The court concluded that the cartel resulted in an increase in truck prices and sets the resulting overcharge at 7% of the purchase price. This conclusion is based primarily on the econometric regression analysis submitted by CDC’s experts, which compares actual transaction prices with a counterfactual scenario in which the cartel is assumed not to have existed. The court accepts this analysis as a reliable basis for its assessment, considering both the underlying dataset and the methodology to be sufficiently robust and representative.

The court also addresses the evidentiary value of the data relied upon by the defendants, expressing particular reservations about their internally constructed cost series. In doing so, it refers to case law from the English Competition Appeal Tribunal and the Borgarting Court of Appeal in Norway, highlighting concerns relating to potential endogeneity and a lack of transparency.

The court furthermore ruled on the duration of the cartel’s effects. While the European Commission identified 18 January 2011 as the formal end date of the infringement, the court held that its impact on prices continued beyond that date. It established a “run-off” period lasting until 30 May 2013, during which cartel effects were considered to persist.

Volume and Value of Commerce

The judgment provides guidance on determining both the volume and value of commerce relevant for damage calculations.

Regarding volume, the court set out principles for identifying which truck transactions qualify for compensation. It accepted that, in the absence of invoices, alternative documentation such as vehicle registrations or official database records may be used to substantiate transactions. This approach aligns with broader developments in European case law on evidentiary standards in cartel damages actions, including the clarification provided by the Spanish Supreme Court in its judgment STS 71/2026, where accounting and indirect documentation were recognised as valid means of proof under certain conditions, even in the absence of original invoices.

On value, the court ruled that the purchase prices and leasing instalments paid by CDC’s assignors, as captured by CDC, are the appropriate basis for the calculation of damages, rather than prices paid by dealers.

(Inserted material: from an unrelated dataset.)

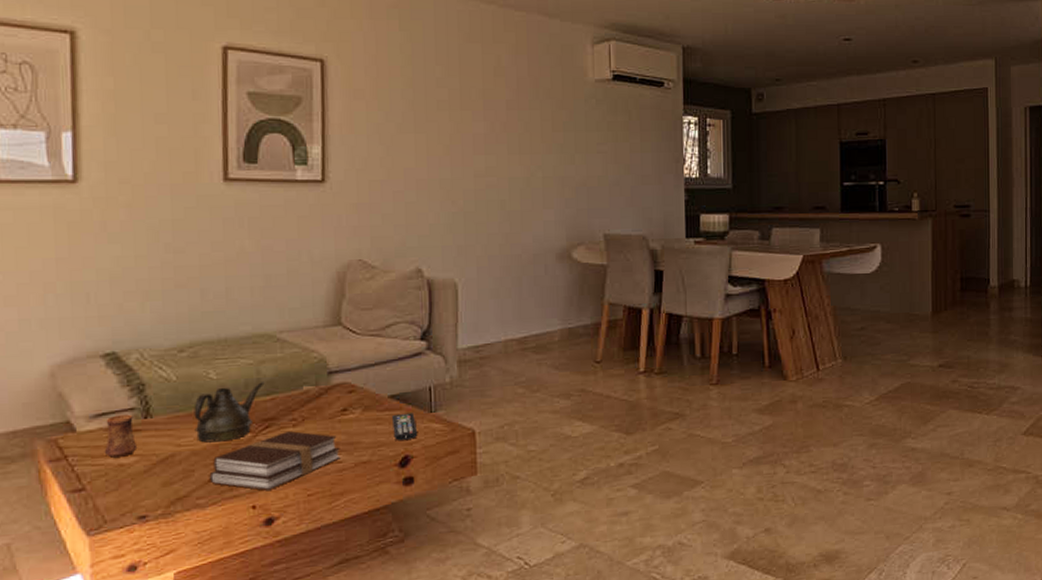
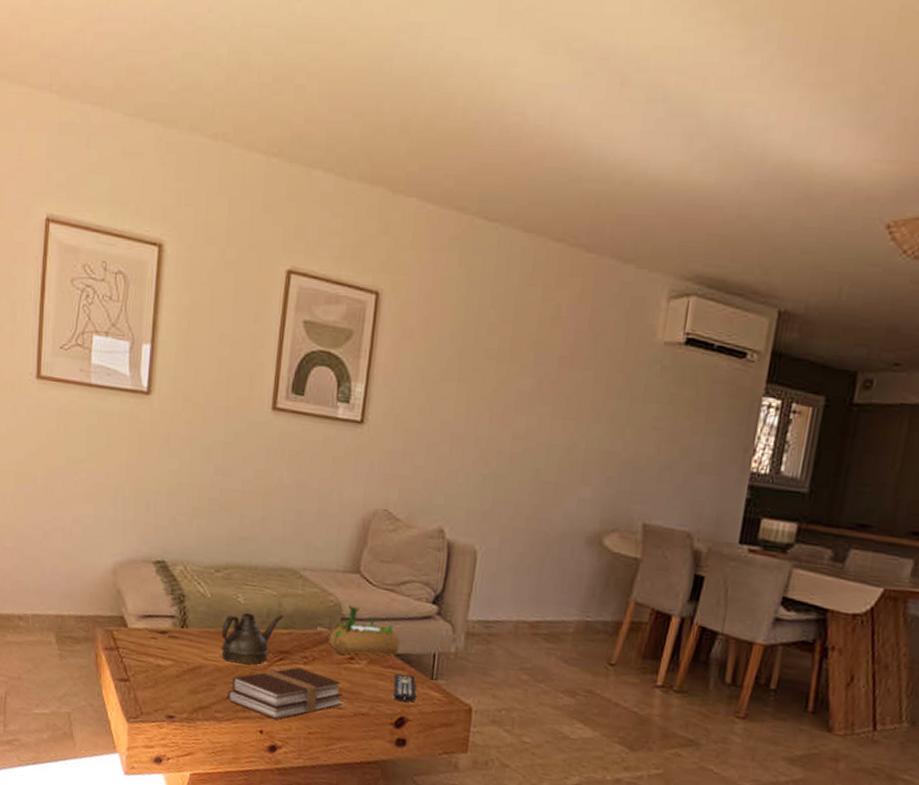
cup: present [104,414,138,458] -> none [147,619,174,659]
succulent planter: none [317,358,393,408] -> present [328,605,400,656]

It also accepted CDC’s methodology for estimating missing pricing data in cases where exact information was no longer available.

Emissions-related claims

CDC had also argued that the delayed introduction of emissions-reducing technologies led to higher operating costs, including increased fuel consumption and toll expenses. The court did not accept this claim, finding that the alleged damages had not been sufficiently substantiated.

Limitation period

The court rejected arguments from the defendants that the claims were time-barred under Dutch law. It held that the limitation period did not begin until 7 April 2017, when a summary of the European Commission’s decision was published in the Official Journal of the European Union. As the proceedings were initiated within five years of that date, the claims were deemed timely.

The court also dismissed arguments based on the 20-year objective limitation period, concluding that it only commences to run once the infringement has ceased. 

Passing-on defence

The court addressed the so-called passing-on defence, under which defendants argue that any overcharge was passed on by purchasers to their own customers and should therefore reduce recoverable damages.

At this stage, the court did not reach a final determination on this issue. It confirmed that the burden of proof lies with the defendants but indicated that further examination is required. The parties have been invited to continue the debate on this point in subsequent submissions.

Next steps in the proceedings

The court emphasized that its ruling is interim and that a final judgment will not be issued until the Court of Justice of the European Union provides guidance on questions referred by the Dutch Supreme Court regarding the applicable law.

In the meantime, the parties have been invited to submit further submissions on the quantification of damages. These concern:

  • the final determination of the value and volume of commerce, reflecting the decisions by the court; and
  • the treatment of the passing-on defence.